European Case Law Identifier: ECLI:AT:OGH0002:2015:0100OB00067.15Y.0902.000

 

Spruch:

Die außerordentliche Revision wird gemäß § 508a Abs 2 ZPO mangels der Voraussetzungen des § 502 Abs 1 ZPO zurückgewiesen.

 

Begründung:

Die Erstbeklagte und der Zweitbeklagte (der erwachsene Sohn der Erstbeklagten) bewohnen bzw benutzen seit vielen Jahren näher bezeichnete Räumlichkeiten in einem ehemaligen Hotel und in dessen Nebengebäude sowie einen dazwischen gelegenen Vorplatz.

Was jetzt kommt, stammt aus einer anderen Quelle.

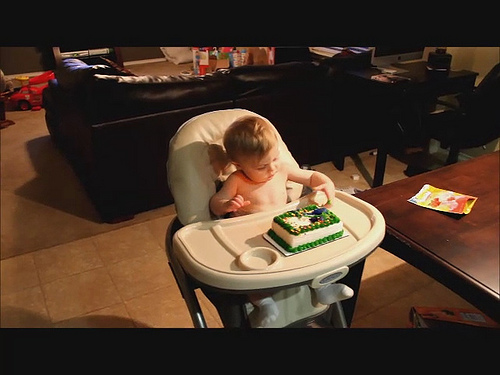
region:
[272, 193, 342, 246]
The green cake on the baby's high chair.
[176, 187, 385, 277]
The tray on the baby's high chair.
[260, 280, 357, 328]
The white socks the baby is wearing.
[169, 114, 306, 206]
The seat of the high chair.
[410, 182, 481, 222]
The card on the brown table.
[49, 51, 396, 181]
The leather sofa behind the high chair.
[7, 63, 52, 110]
The red plastic car on the left.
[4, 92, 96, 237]
The rug in the area where the sofa is placed.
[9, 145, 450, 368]
The tile in the area where the high chair is placed.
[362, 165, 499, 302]
The wooden table to the right of the high chair.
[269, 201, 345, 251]
a small green and white cake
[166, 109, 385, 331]
a baby in a highchair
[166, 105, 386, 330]
a white highchair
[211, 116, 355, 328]
a baby eating cake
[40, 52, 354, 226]
a long black leather couch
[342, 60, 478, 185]
a small black table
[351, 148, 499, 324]
corner of a brown wooden dinner table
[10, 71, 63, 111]
a plastic child's riding toy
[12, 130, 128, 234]
shadow of couch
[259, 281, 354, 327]
a pair of baby socks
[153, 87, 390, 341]
A baby sitting in a high chair.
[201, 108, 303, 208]
A baby with blonde hair.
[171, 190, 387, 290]
The tray table on a high chair.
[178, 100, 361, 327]
A baby getting ready to eat a cake.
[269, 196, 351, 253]
A green and white decorated cake.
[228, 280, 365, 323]
White socks on the baby's feet.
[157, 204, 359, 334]
The still frame of the high chair.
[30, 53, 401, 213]
A black leather couch.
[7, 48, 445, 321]
The floor is covered in tile.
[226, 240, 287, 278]
An indention for a cup or bottle.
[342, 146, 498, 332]
A wooden table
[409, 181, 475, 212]
A piece of paper on the table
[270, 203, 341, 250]
A small white and green cake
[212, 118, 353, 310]
A blonde toddler in a high chair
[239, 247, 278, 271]
The cup holder on a high chair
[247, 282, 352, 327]
A pair of white socks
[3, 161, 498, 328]
The tile floor of the kitchen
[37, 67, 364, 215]
A black corner sofa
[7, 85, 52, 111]
A red toy truck on the ground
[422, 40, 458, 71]
The base of a lamp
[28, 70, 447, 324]
baby in a high chair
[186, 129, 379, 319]
this child is about to eat cake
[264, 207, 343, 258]
the cake is white and green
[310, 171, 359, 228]
the baby is holding an object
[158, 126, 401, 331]
the highchair is white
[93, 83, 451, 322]
this high chair is in the living room area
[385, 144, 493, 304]
a wooden table in the photo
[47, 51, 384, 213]
a black couch behind the baby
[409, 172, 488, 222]
a yellow paper on the table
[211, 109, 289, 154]
a brown haired boy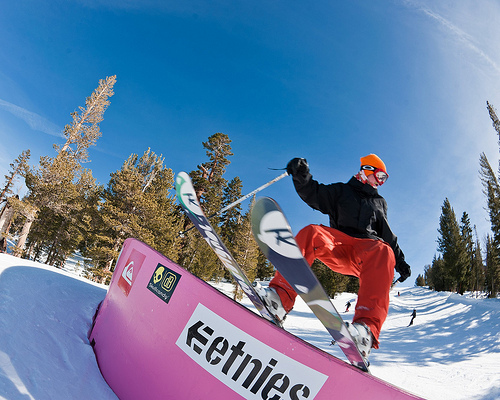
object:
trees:
[235, 190, 260, 301]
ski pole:
[173, 153, 312, 243]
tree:
[181, 132, 227, 283]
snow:
[374, 283, 500, 400]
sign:
[260, 214, 299, 256]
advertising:
[173, 302, 329, 400]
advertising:
[146, 262, 181, 304]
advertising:
[117, 248, 147, 296]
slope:
[1, 248, 497, 400]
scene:
[0, 0, 500, 400]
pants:
[266, 216, 396, 349]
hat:
[358, 153, 389, 176]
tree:
[0, 144, 32, 214]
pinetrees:
[413, 99, 499, 296]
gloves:
[268, 158, 313, 184]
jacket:
[281, 153, 411, 277]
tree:
[25, 71, 120, 269]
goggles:
[361, 164, 390, 185]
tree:
[101, 146, 182, 288]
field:
[2, 244, 494, 399]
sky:
[2, 8, 500, 284]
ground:
[248, 274, 498, 398]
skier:
[249, 151, 411, 368]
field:
[1, 62, 273, 238]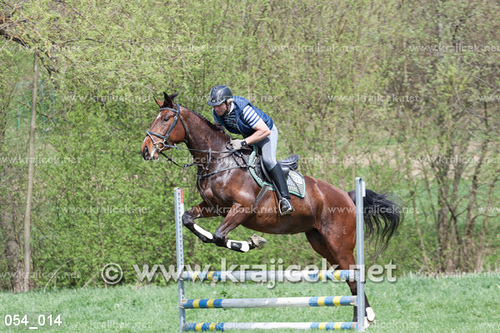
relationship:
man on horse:
[207, 84, 295, 215] [141, 90, 403, 327]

Die Klägerin ist Eigentümerin jener Liegenschaft, auf der sich das ehemalige Hotel samt Nebengebäude befindet. Mit der vorliegenden ‑ bereits im Jahr 2003 eingebrachten ‑ Klage begehrt die Klägerin von der Erst‑ und dem Zweitbeklagten die Räumung wegen titelloser Benützung.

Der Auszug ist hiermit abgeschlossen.